Japan’s second largest carrier KDDI Corp is planning to spin out its fixed-line business to enable it to focus on its fast-growing mobile operation that is closing on market leader NTT DoCoMo Inc.

While an official at the company would only confirm that the idea is under consideration, reports in the Japanese press suggested that the operation could be completed by the end of the year.

The fixed-line operation, which accounts for about 20% of KDDI’s revenue has been struggling as a result of intense competition in the broadband access market and a decline in fixed-line voice revenue as customers make more use of mobile phones.

Without the drag of its fixed-line business, KDDI’s mobile operation would be free to post impressive results as it is recruiting a majority of new mobile phones customers in Japan.

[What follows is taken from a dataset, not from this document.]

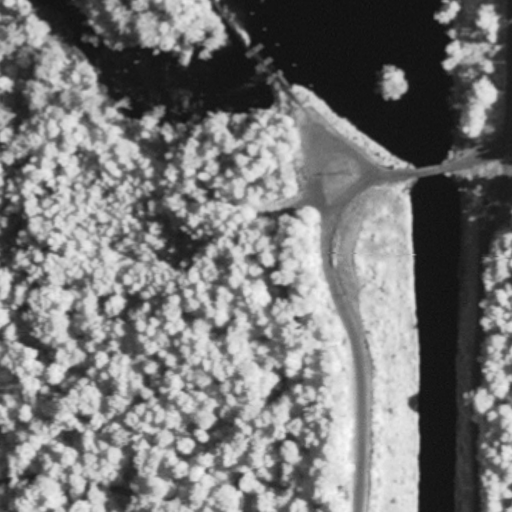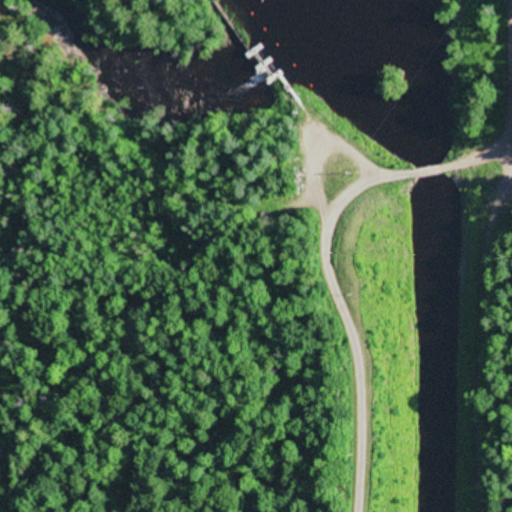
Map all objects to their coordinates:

UnitedGlobalCom Inc also boasted gross proceeds of roughly $1bn from a fully subscribed rights offering, which will provide the broadband provider with working capital to pay off outstanding debt and for use in future acquisitions.

UGC issued approximately 83.0 million shares of the UGC Class A common stock offered in the rights offering. In addition to this, Class B and Class C rightsholders have subscribed for approximately 2.3 million shares of UGC Class B common stock and approximately 84.9 million shares of UGC Class C common stock.

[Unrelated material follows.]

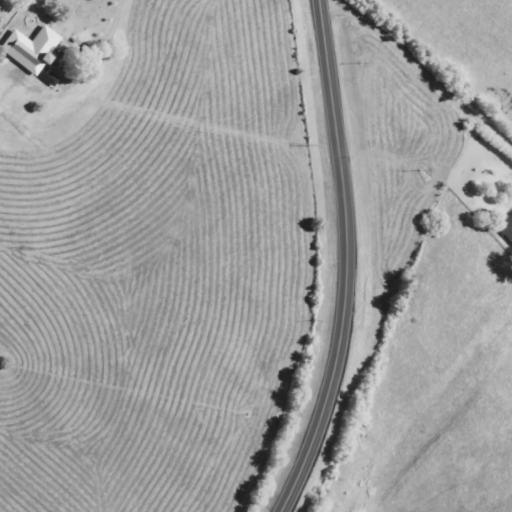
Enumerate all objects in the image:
building: (29, 49)
road: (421, 70)
building: (506, 229)
road: (351, 260)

UGC is the one of the largest international broadband communications providers of video, voice, and high-speed internet services, with operations in 15 countries. At the end of last September, its network was available in 12.6 million homes, serving 7.4 million video subscribers, 717,900 voice subscribers, and 868,000 high-speed internet access subscribers.

In other news, ISP Wanadoo SA is to provide the European Commission with accounts for its ADSL services for the next three years in a bid to curb its aggressive pricing policy, according to French business daily Les Echos.

Last year, the Commission fined Wanadoo 10.3m euros ($13.1m) for predatory pricing though the company says it will appeal against the ruling. Les Echos said Wanadoo will now have to provide the commission with monthly accounts to ensure its prices are not anti-competitive.

Wanadoo, which is 70% owned by France Telecom, now has more than half the French market for broadband connections. Rival companies complained to the Commission about what they regard as an aggressive pricing policy.